Me extraño cuando me grito: "¡Puta!" frente al espejo y me sonrío; me extraño cuando sé que no es precisa la definición corriente de la palabra para mí, que me refiero a "putare... poner a juicio: juzgada", y así me siento y así me asumo, pero no me disgusta, no me inquieta, no me pasa nada, sólo sé que soy, y es lo que me cobija.
"¡Putaaaaaaaaaaaaaaaaaaaaaaaa!" Me grito cuando me cacho disfrutando a mi amiga Bere-negri, por quien me importa un pito que sigamos sumando edad y sin cumplir los cinco años; a Silvi mi roomate, que no sé cómo puede resistirme despierta cuando la verborrea asoma a las doce de la noche... y me siento así, con la absoluta certeza que no me agredo, que no me ofendo: ¡me libero! Pensemos un poco: por años la palabra ha tenido una connotación sexual explícita de promiscuidad (no quiere decir que yo no sea sexual y medianamente pro... mis... cua... no llego a completar la frase), pero esa ya no me alcanza, ya no me roza, porque es esa sensación de aire corriendo por el rostro, la ventisca adelgazando la mañana lo que me lleva a levantarme cantándole a mi planta "Matilde", que sólo quiero casarme con ella; a mirar a "Gypsi y Mafalda" como las más guapas de la cuadra, y decir: "¡carajo! de las razones que me dieron para una partida fue que simplemente les parecía inestable emocional, no congruente con mi vida, no estable económicamente, -y la última que me hizo ser yo quien dijera adiós- fue justo que, de una manera muy linda, afirmaron que no puedo estar con una sola persona, o sea en español mexicano: "¡Puta!" ¡Qué rayos, pues que lo sea!" Y yo repito del modo más orgulloso:
¡Esta que soy-esta que ves-esta que siente-esta SOY YO!
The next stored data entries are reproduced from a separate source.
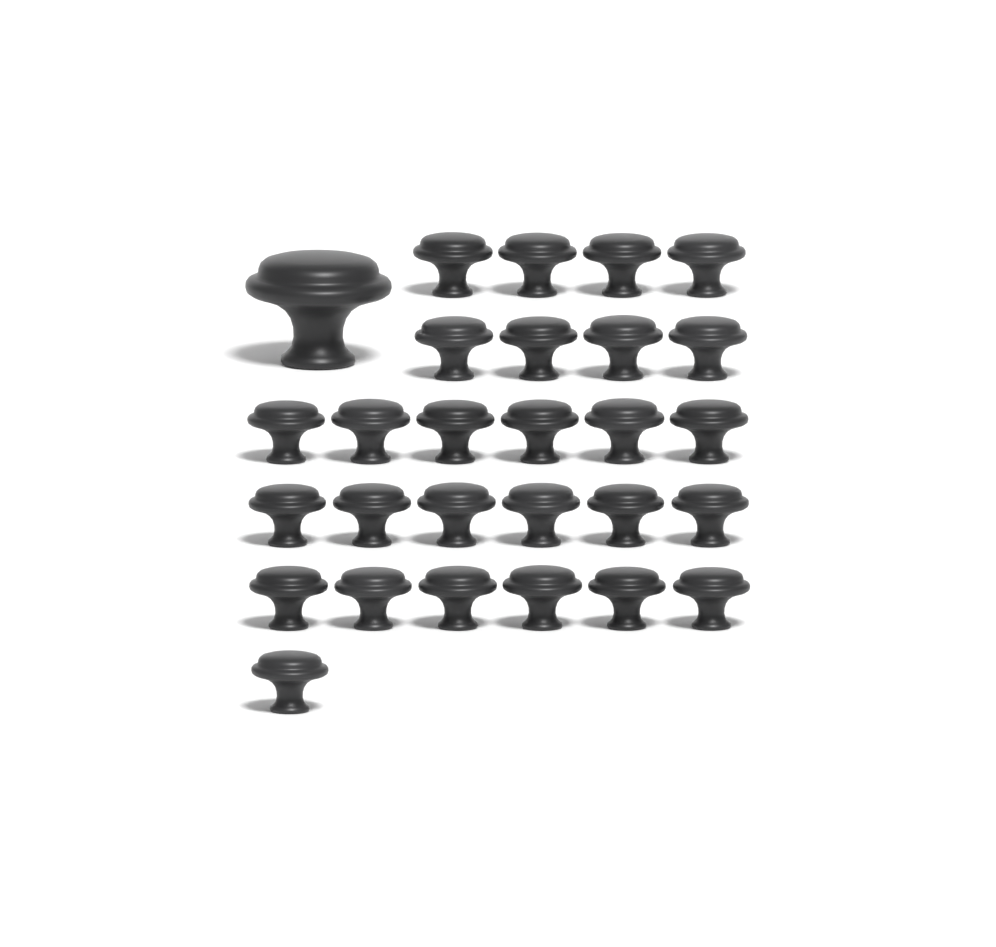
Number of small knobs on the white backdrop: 27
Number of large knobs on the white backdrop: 1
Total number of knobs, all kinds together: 28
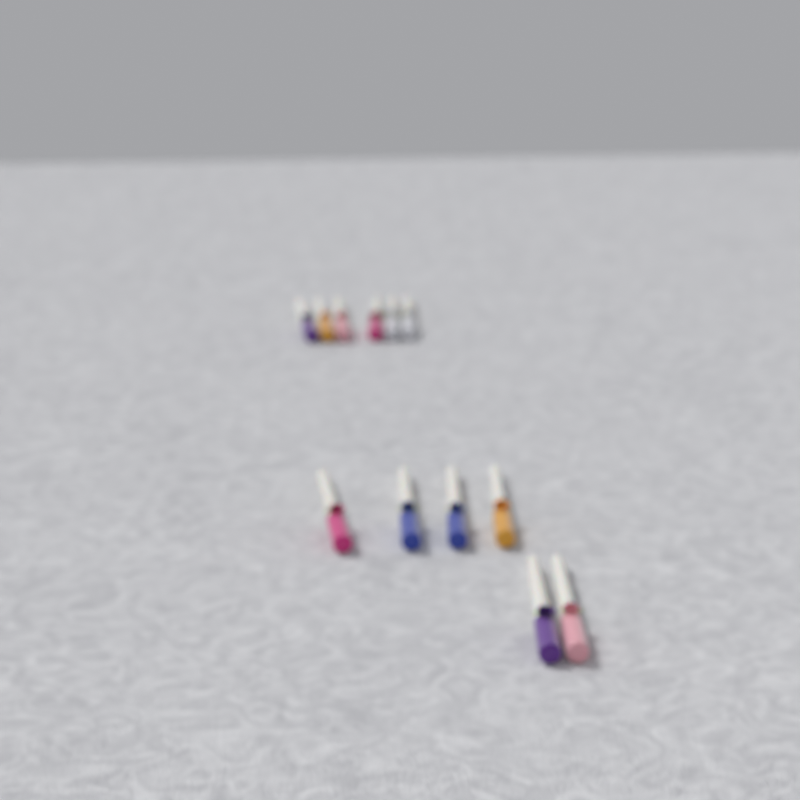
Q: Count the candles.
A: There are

A veces, lo pienso un poco más y llego a aceptar todo lo que me han dicho, miro pa'l cielo, y digo: "¡cómo no!, eres todo eso... y lo que le sigue", pues miro ojos verdes, o miel, o cejas, o piel o nada, cabello diferente, y me siento tan recontra libre que al final, así, sencillito, cuando todo se complica me alegro una enormidad que el sábado me vaya al café y el domingo al periódico, así, nomás a leerlo en la calle; tan parecido como que si me pierdo -igual que el domingo 15-, y es en demasía trascendental encontrarme, pienso en "mi Fulio", en negri, en Partner, en Carnal, en Hermano, en Junior, en mi Roomate... en el club de los imposibles. Y descanso, sé que aunque gire tres veces a la derecha, giraré siempre sobre mis talones si me quieren lastimar, y justo, ¡seguro! allí estará Fulio... y lo que le sigue y a lo que sigue.